* _REQUIREMENT_:
Read through the entries below and copy each line where "down" turns up.

* _DATA TO PROCESS_:
--------------------

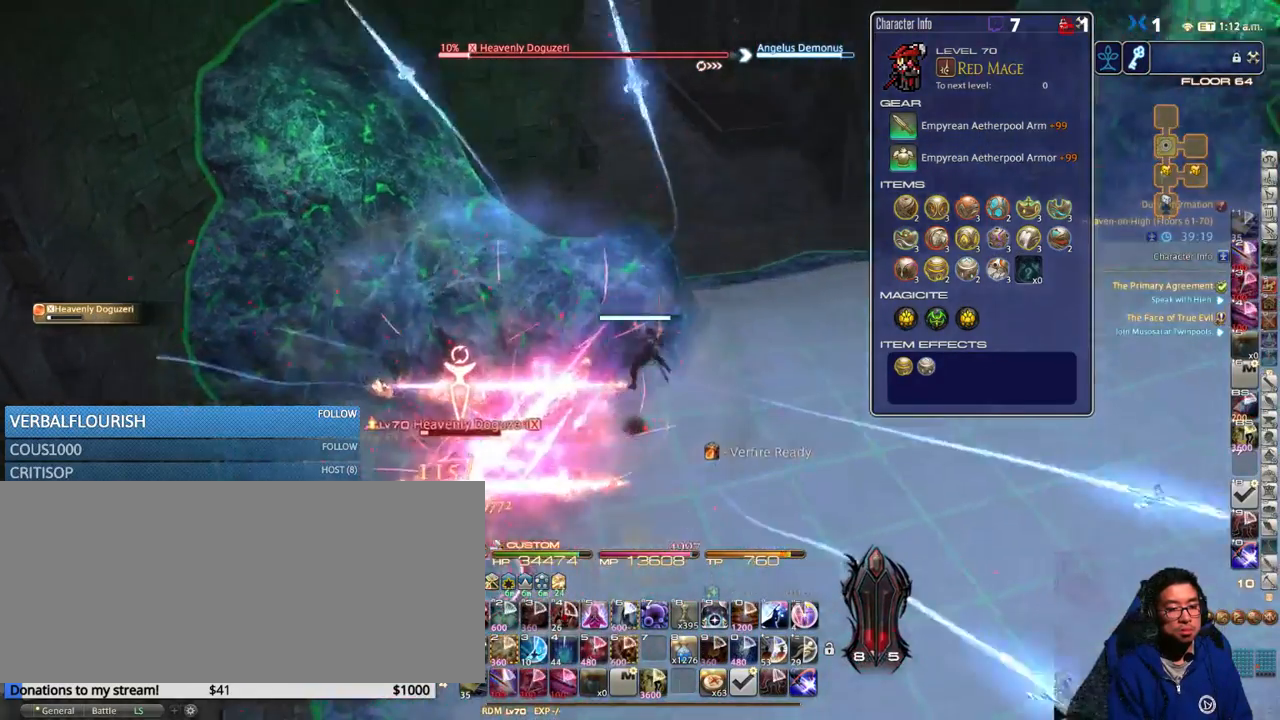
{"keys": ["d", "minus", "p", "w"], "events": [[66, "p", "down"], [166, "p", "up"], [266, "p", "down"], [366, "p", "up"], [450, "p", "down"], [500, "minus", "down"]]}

--------------------

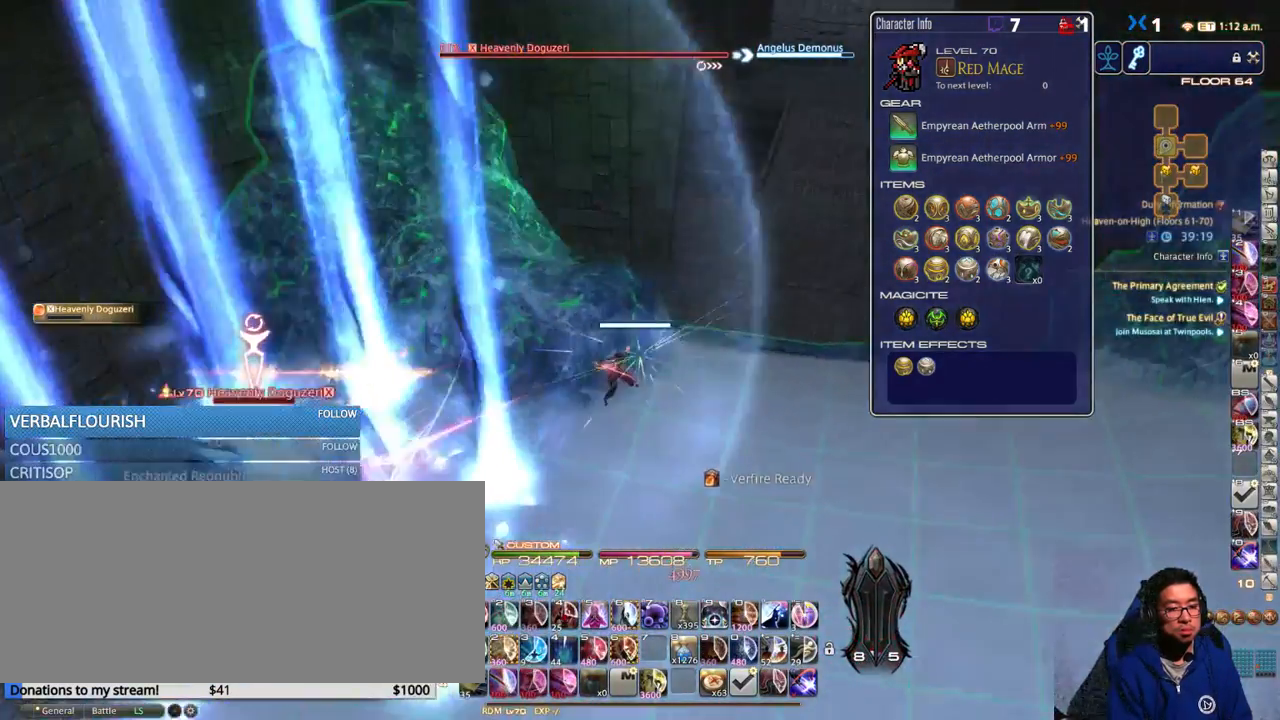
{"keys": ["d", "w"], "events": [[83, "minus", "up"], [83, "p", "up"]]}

--------------------

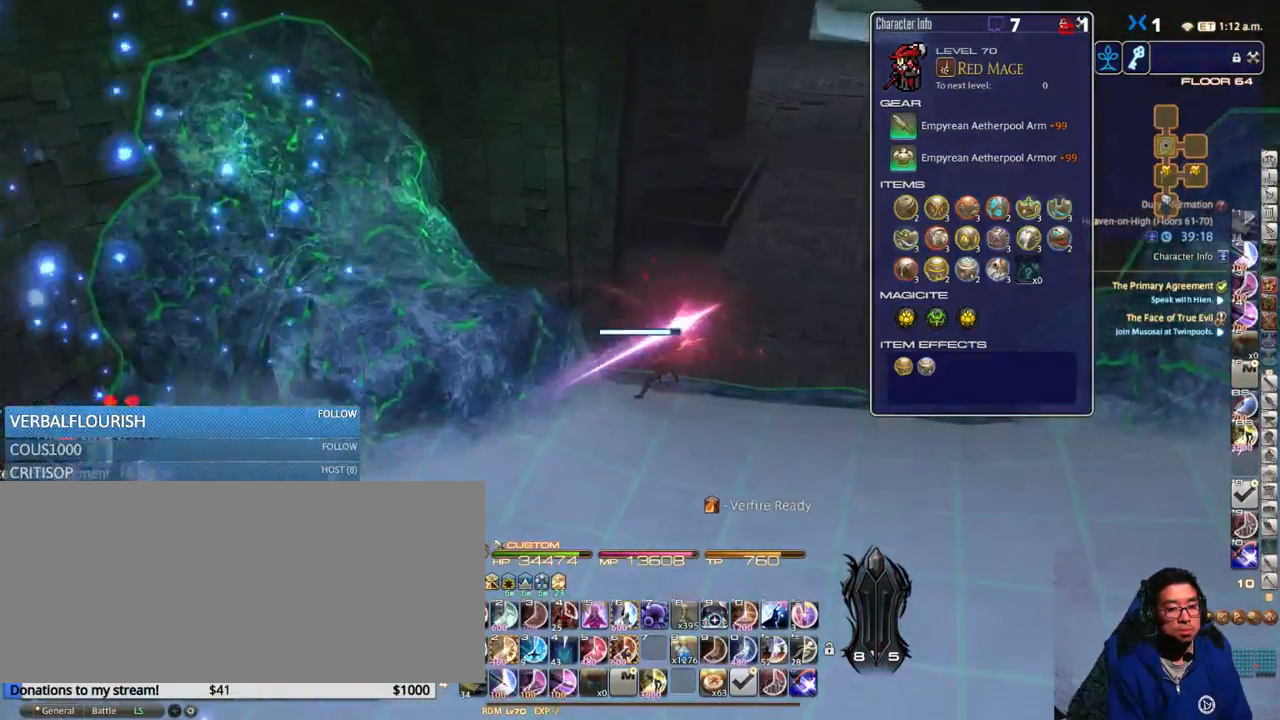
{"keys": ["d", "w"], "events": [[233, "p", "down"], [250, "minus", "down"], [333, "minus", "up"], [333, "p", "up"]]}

--------------------

* _RESPONSE TO THE TASK_:
{"keys": ["d", "minus", "p", "w"], "events": [[66, "p", "down"], [166, "p", "up"], [266, "p", "down"], [366, "p", "up"], [450, "p", "down"], [500, "minus", "down"]]}
{"keys": ["d", "w"], "events": [[233, "p", "down"], [250, "minus", "down"], [333, "minus", "up"], [333, "p", "up"]]}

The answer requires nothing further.